Abstract: In many applications such as recommendation systems or sports tournaments we are given outcomes of pairwise comparisons within a collection of $n$ items, the goal being to estimate the latent strengths and/or global ranking of the items. The Bradley-Terry-Luce (BTL) model is a popular statistical model which has been studied extensively in the literature from a theoretical perspective. Existing results for this problem predominantly focus on the setting consisting of a single comparison graph $G$. However, there exist scenarios (e.g., sports tournaments) where the pairwise comparison data (both the graph and the outcomes) evolves with time, and the data is made available at $T$ grid points in the time domain. Theoretical results for this dynamic setting are relatively limited in the literature.

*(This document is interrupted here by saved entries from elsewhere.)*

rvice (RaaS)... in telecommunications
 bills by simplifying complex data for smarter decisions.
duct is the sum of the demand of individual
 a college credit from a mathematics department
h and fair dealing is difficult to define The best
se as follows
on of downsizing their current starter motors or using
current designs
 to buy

In this talk, I will first describe a dynamic BTL model where the latent strengths of the items evolve in a Lipschitz manner over time. Given access to a sequence of $T$ comparison graphs and the associated pairwise outcomes, our goal is to estimate the latent strength of the items ($w_t \in R^n$) at any given time point $t$. To this end we propose a simple nearest neighbor based estimator combined with an existing spectral method for ranking (namely Rank Centrality). When the graphs are Erdos-Renyi graphs, $\ell_2$ and $\ell_{\infty}$ error bounds are obtained for estimating $w_t$ which in particular establishes the consistency of this method in terms of $T$.
Next, we will look at a dynamic version of a related problem, namely Translation Synchronization, where the latent strengths of the items satisfy a weaker global smoothness assumption over the grid. I will describe two estimators for jointly estimating the latent strengths (over all grid points), and show $\ell_2$ error bounds which establish the (weak) consistency of the estimators with respect to the grid size $T$.
Based on joint work with Eglantine Karle and Ernesto Araya.
27 авг 2024